What You Want Doesn’t Matter

A communicators’ path to caring about other people … you know … to succeed and stuff.

Bacon the Cat. Monet the Dog. Both stars in their own minds.

Bacon the Cat. Monet the Dog. Both stars in their own minds.

Everyone’s the star of their own show.

Trust me, every ‘trying to make myself stop thinking about work problems and fall back to sleep at 3am’ daydream scenario involves me – THE STAR – telling hilarious jokes to George Clooney and Brad Pitt as we dine on sushi. At no point does either one of the ACTUAL STARS take over the conversation.

Similarly, although yes, I do care about my colleagues, my professional development meetings and reviews are about ME, ME, ME. I want to talk about the training I hope and dream for, what I need to do better. ME, ME, ME, ME.

And just look at this picture. Do you think my dog, Monet, believes my cat, Bacon, is the star of the show? Heck no, HE IS WHO MATTERS AND HE IS WHO SHOULD GET ALL THE TREATS.

Because we all live inside our own minds and bodies, it can be difficult to turn the spotlight off our needs, wants and desires and shine it on someone else’s requirements.

But that’s what we, as communicators, need to do.

What you want doesn’t matter. Sounds harsh, but that’s what I tell my clients when we start digging deep into the weeds and extracting fragments of their strategy to understand how to communicate with their clients and customers.

“But we want our customers to do ___” is what I hear a lot. While I’m not for a second insinuating we should abandon business goals and objectives, my point is we need to support those goals and objectives by aligning what our customers want with our offering.

If you push your agenda on your audiences/customers/clients without putting what they want in the spotlight – they’re not gonna bite. They just won’t.

Yes, seems like a simple concept, but when you’re in the middle of campaign planning/drafting a press release/planning a Tweet, it’s easy to put yourself back in the starring role and shift the focus of your content and messaging away from what your primary audiences care about.

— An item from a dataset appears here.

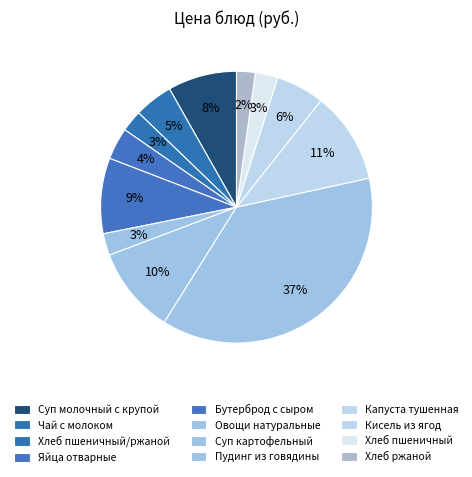

How many segments does this pie chart have?

12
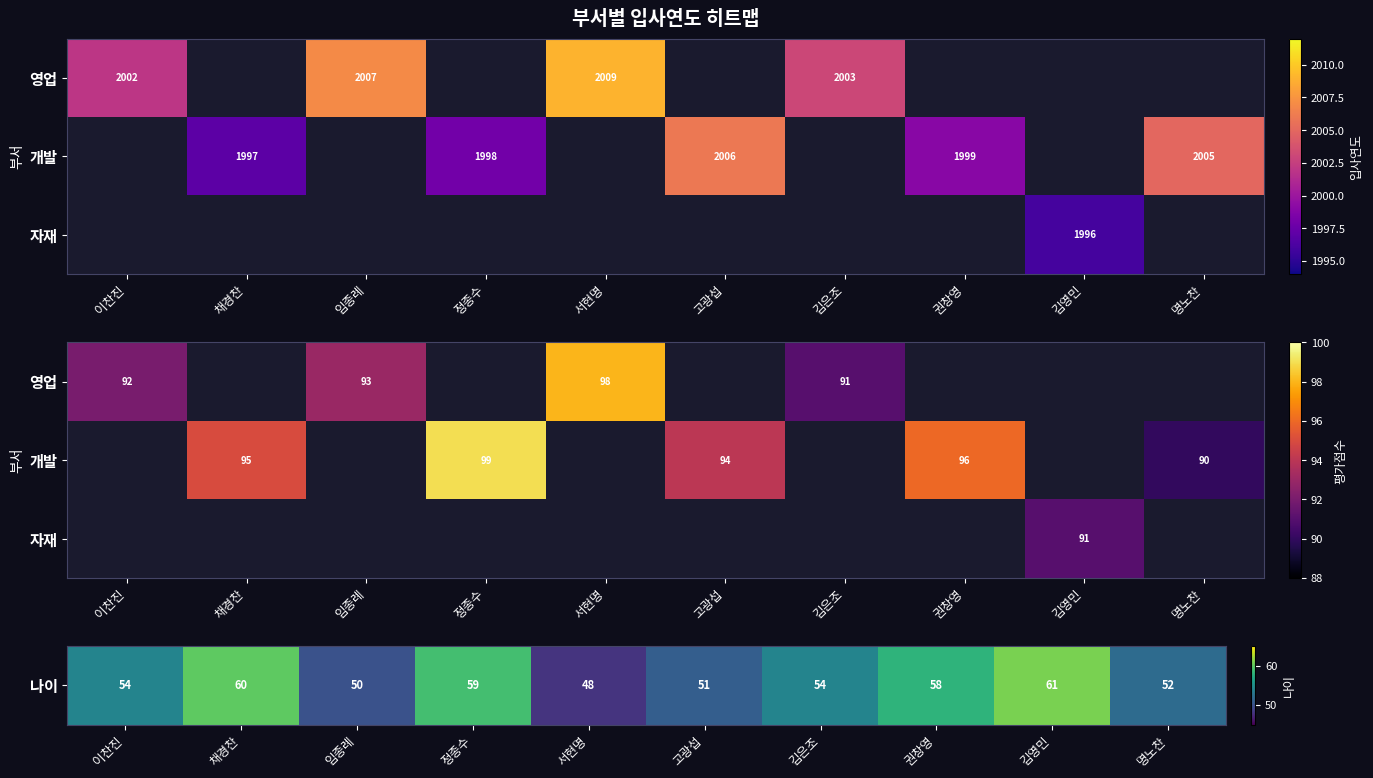

How many positive values does the 개발 series have?

5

Here are some ways to remind yourself “it’s not about me”.

1.     Persona/Profile Development - Take the time to study and understand who you’re communicating with. Find out the answers to these questions: where do they seek their information? What are their values? What’s their mindset? How have they been burned before? What will make their lives easier?

Work with primary and secondary sources (or partner with your agency of choice) to develop a clear view of the real people you need to connect with. Then print these personas out on old-timey paper and tape them up in front of your face.

2.  Clearly articulate to yourself and your team what value your content (blogs, earned media, social media content, videos) will provide to these personas you’ve come to know so intimately. How is what you’re making/saying/doing adding something of meaning?

3. Clearly articulate to yourself and your team how what you’re going to say/do is specific to you. Why wouldn’t your beloved personas seek out this information elsewhere? How are you unique? How are you special and therefore, how are you special to your audiences?

4. Track your personas’ Path to Engagement by mapping out the journey your client or customers will need to take to buy your widget/book your room/read your article/enrol in your course etc. A good place to start is the Google Customer Journey tool. The goal of this exercise is to understand, clearly, how your targets are moving through the world and what they need from you – where and when -  in order to eventually do business with you. Understand how they want to be communicated with, not how you want to do it. 

5.  Ask how you’re doing explicitly, through surveys and in-person feedback and through analytics. Check to see if people are engaging in your content. Are they coming back? Are they sharing it? Are then interacting with your social media? Are they signing up for your newsletter? If so … it’s probably more relevant to them than content that sites there with no interaction.

Basically, be less like my pets, who are both self-absorbed. It’s not about you … all the time.